Joel, maybe you can start with this? https://robertkaplinsky.com/the-art-of-questioning-in-mathematics/
I thought of this the other day. A student had a really convenient misconception. It was something like this
-3x+7x-x and he said 3x. I almost moved on, then asked how he knew. He said “there are 3 x’s (counting each term, not the coefficients).
I added it to my list for this PD.
I haven’t used questioning scenarios is for-EVER. But yeah, this is a good one. I would not have ever expected that reasoning. But yes, any odd misconception tends to make for a good questioning scenario.

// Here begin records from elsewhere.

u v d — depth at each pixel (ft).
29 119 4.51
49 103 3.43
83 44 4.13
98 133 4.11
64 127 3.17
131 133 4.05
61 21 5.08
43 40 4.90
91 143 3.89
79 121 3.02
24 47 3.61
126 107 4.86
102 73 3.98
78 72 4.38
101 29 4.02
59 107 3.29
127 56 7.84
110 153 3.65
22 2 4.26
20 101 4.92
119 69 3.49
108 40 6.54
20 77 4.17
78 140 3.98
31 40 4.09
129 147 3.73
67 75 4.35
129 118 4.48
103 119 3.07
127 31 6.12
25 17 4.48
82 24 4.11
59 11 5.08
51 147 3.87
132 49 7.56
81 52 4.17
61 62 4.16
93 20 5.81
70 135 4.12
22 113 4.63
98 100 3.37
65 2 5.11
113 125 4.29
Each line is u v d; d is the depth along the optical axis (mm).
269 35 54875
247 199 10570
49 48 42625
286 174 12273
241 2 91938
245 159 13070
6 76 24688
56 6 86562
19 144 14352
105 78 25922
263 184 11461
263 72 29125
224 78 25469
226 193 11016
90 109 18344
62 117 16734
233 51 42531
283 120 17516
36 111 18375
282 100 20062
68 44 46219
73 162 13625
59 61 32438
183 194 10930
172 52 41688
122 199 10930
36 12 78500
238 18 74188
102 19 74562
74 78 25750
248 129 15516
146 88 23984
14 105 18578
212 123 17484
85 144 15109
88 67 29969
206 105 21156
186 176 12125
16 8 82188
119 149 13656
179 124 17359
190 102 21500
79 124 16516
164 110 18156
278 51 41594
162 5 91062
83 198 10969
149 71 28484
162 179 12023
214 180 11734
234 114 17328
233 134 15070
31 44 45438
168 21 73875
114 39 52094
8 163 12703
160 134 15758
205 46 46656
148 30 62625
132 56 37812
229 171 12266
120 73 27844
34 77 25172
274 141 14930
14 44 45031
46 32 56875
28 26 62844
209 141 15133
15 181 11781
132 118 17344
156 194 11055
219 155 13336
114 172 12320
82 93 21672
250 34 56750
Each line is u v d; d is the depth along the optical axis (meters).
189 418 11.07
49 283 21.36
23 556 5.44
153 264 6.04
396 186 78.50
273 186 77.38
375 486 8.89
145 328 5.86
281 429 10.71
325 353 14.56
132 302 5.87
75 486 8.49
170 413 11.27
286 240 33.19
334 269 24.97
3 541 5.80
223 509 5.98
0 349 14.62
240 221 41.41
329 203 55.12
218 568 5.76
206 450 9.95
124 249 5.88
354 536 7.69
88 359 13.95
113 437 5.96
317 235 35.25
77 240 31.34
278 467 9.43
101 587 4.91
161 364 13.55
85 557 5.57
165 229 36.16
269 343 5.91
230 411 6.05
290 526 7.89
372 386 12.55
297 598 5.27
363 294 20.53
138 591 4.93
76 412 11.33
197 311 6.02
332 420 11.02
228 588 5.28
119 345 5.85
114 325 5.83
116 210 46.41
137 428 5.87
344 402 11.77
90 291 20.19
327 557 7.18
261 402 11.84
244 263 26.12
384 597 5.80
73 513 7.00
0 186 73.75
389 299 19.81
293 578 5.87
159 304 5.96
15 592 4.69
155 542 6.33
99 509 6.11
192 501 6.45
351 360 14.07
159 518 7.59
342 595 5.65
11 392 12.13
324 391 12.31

There are many scenarios that I present to students and then ask for justification for its use. My favorite is “Keep-Change-Flip”. How does that make any sense?… multiplication where there was division; 3/2 where there was 2/3. Mathematics education students often reply that they learned that it always gets them the correct solution. They show little, if any, understanding of the mathematics behind the scenario and for the most part they seem “okay” with their lack of understanding. After all, isn’t the point to come up with a correct solution? After we have completed a lot of work using fraction tiles, drawings and discussions… many students find that the light bulb of understanding shines brightly. Despite this new deeper understanding, most teacher candidates seem to form an alliance and have expressed that it is just much easier to teach “KCF”… After all, they know they will be assessed, in part, on their future students ability to “get the right answer”.
I remember being in the same position as your students: I had the skills to divide fractions with essentially no conceptual understanding of why what I did actually worked… and no real sense that this was a problem either. Glad you’re finding ways to talk about this with your students.
Great discussion! I find it interesting to give students the problem and then the answer and ask them to show (write) their reasoning/method/thinking/working. That leads to interesting class discussions too! I am always talking to my students that the aim is to ‘tell the mathematical story clearly and accurately’.